Travail à faire: Pour chacune des affirmations suivantes, indiquez si elle concorde avec l'extrait choisi ci-dessous, en répondant par oui ou par non et en citant mot pour mot le passage qui tranche. (a) Rio Grande est le seul port de la côte de l'état de Rio Grande do Sul. (b) La Lagoa dos Patos a deux fois la superficie du Lac Léman. (c) À l'arrivée devant les jetées, le courant est entrant.

── Extrait choisi

En temps et en heure
Le chenal qui mène à Rio Grande fait une longueur phénoménale. C’est le seul port de toute la longue côte (sablonneuse) de l’état de Rio Grande do Sul, mais également l’un des plus grands du pays. Le chenal nous fait donc passer devant les terminaux de containers, céréalier, des engrais, pétrolier, et pétrochimique avant de longer ensuite le port de pêche, pour enfin, tout au bout, atteindre le yacht-club, avant que la profondeur ne s’amenuise tant et si bien qu’il ne reste plus rien pour naviguer. C’est que le chenal en question joint aussi la Lagoa dos Patos à la mer. C’est la plus grande lagune d’Amérique du Sud, et elle fait quatre fois la superficie du Lac Léman ! Le marnage a beau être très faible, vu la surface du bassin, les courants sont très prononcés. Nous nous présentons donc au milieu de la marée montante en face des deux longues jetées qui s’étendent quelques kilomètres en mer pour constater avec surprise que le courant sort ! Nous revérifions l’horaire des marées, il est 10h30, la mer devrait être haute à 13h. Mais l’heure ici, ce n’est pas l’heure : apparemment, le courant est plutôt dicté par le vent que par la Lune.

────
── Données recensées

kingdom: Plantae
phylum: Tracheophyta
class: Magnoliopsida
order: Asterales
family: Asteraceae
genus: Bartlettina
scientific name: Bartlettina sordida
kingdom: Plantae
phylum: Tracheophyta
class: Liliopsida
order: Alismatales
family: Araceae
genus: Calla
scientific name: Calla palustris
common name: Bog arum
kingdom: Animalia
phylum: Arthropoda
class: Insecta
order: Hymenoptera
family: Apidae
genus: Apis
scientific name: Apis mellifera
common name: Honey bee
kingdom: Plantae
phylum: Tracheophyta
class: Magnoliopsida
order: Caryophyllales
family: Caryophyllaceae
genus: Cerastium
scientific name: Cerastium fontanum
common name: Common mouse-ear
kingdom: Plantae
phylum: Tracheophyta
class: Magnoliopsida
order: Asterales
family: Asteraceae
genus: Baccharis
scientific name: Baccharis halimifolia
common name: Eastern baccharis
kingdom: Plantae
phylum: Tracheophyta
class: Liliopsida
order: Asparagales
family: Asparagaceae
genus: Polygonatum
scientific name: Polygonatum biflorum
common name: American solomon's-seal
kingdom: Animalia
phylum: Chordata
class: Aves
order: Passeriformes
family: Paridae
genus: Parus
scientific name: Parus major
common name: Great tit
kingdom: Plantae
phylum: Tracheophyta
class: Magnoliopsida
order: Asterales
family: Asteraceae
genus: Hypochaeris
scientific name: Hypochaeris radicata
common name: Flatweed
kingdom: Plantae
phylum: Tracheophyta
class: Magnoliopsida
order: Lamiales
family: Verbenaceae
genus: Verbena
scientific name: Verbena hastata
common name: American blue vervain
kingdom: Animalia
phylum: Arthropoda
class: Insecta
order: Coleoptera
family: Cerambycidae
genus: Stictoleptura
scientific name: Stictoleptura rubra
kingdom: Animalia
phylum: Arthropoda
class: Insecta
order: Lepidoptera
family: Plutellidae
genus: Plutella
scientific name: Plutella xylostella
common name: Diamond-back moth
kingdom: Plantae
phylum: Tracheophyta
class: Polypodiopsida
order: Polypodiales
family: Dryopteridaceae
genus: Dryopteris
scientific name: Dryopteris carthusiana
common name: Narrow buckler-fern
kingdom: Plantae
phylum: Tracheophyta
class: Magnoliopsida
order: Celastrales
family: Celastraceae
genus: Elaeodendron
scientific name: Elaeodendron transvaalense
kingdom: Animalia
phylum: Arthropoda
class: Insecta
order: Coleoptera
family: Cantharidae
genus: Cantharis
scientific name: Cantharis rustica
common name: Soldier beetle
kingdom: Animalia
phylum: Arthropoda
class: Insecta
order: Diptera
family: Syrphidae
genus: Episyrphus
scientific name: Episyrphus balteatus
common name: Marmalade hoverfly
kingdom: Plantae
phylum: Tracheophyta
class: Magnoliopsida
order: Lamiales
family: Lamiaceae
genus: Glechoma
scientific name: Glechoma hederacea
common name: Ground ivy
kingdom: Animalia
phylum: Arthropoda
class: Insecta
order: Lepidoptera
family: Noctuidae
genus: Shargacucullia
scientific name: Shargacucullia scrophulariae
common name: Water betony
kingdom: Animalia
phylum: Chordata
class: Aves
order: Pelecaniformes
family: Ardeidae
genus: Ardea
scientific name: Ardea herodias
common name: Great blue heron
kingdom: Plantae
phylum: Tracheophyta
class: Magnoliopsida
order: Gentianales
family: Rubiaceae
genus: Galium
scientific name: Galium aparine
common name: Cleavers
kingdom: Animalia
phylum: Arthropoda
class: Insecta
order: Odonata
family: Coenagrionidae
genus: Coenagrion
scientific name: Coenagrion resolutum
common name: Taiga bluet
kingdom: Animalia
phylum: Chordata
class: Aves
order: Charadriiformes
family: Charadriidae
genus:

────

Résultat:
(a) Oui : « C’est le seul port de toute la longue côte (sablonneuse) de l’état de Rio Grande do Sul ».
(b) Non : « elle fait quatre fois la superficie du Lac Léman ».
(c) Non : « pour constater avec surprise que le courant sort ».